(Dataset entries)
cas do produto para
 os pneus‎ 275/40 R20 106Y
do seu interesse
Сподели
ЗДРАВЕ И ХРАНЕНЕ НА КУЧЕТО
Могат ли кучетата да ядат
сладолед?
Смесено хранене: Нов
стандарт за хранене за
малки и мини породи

* * *

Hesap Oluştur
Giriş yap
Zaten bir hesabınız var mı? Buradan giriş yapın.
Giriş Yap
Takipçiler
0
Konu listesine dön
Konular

WORK INSTRUCTIONS – Out of the data above, set down the lines from the one with "cas do produto para" to the one with "малки и мини породи", both included, exactly as written and with no additions.

SOLUTION TO THIS TASK –
cas do produto para
 os pneus‎ 275/40 R20 106Y
do seu interesse
Сподели
ЗДРАВЕ И ХРАНЕНЕ НА КУЧЕТО
Могат ли кучетата да ядат
сладолед?
Смесено хранене: Нов
стандарт за хранене за
малки и мини породи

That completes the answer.